What to produce:
Repeat each entry exactly and drop the pictures.

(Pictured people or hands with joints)
========================
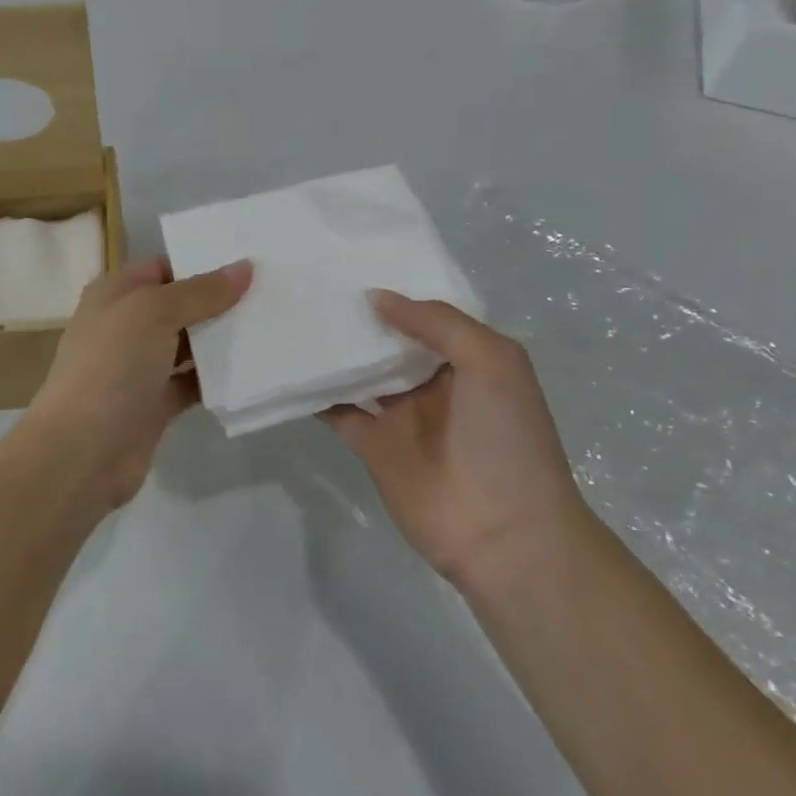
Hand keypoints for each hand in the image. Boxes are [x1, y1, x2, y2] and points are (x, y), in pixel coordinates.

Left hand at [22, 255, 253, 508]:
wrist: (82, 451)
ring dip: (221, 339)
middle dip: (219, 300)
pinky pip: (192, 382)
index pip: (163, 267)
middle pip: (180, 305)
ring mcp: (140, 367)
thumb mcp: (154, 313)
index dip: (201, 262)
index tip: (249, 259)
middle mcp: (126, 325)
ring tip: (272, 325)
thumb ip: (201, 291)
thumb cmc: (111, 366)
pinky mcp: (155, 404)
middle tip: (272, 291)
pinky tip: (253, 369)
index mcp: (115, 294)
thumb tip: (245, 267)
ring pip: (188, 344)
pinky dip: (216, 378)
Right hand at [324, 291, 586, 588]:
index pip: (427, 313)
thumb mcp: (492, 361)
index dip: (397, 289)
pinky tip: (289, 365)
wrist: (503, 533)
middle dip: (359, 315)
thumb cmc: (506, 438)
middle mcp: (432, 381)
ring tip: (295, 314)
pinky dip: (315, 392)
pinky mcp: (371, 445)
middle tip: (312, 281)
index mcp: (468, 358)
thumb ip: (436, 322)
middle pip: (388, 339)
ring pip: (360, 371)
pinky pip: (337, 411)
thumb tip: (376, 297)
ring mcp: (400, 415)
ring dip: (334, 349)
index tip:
========================
Task answer:
Hand keypoints for each hand in the image. Boxes are [x1, y1, x2, y2] and points are (x, y), in pixel coordinates.

Left hand at [22, 255, 253, 508]:
wrist: (82, 451)
ring dip: (221, 339)
middle dip: (219, 300)
pinky pip: (192, 382)
index pip: (163, 267)
middle pip: (180, 305)
ring mcp: (140, 367)
thumb mcp: (154, 313)
index dip: (201, 262)
index tip: (249, 259)
middle mcp: (126, 325)
ring tip: (272, 325)
thumb ip: (201, 291)
thumb cmc: (111, 366)
pinky mcp: (155, 404)
middle tip: (272, 291)
pinky tip: (253, 369)
index mcp: (115, 294)
thumb tip: (245, 267)
ring pip: (188, 344)
pinky dip: (216, 378)
Right hand at [324, 291, 586, 588]:
index pip: (427, 313)
thumb mcp: (492, 361)
index dip: (397, 289)
pinky tip: (289, 365)
wrist: (503, 533)
middle dip: (359, 315)
thumb cmc: (506, 438)
middle mcp: (432, 381)
ring tip: (295, 314)
pinky dip: (315, 392)
pinky mcp: (371, 445)
middle tip: (312, 281)
index mcp: (468, 358)
thumb ip: (436, 322)
middle pip: (388, 339)
ring pip: (360, 371)
pinky pip: (337, 411)
thumb tip: (376, 297)
ring mcp: (400, 415)
ring dip: (334, 349)
index tip:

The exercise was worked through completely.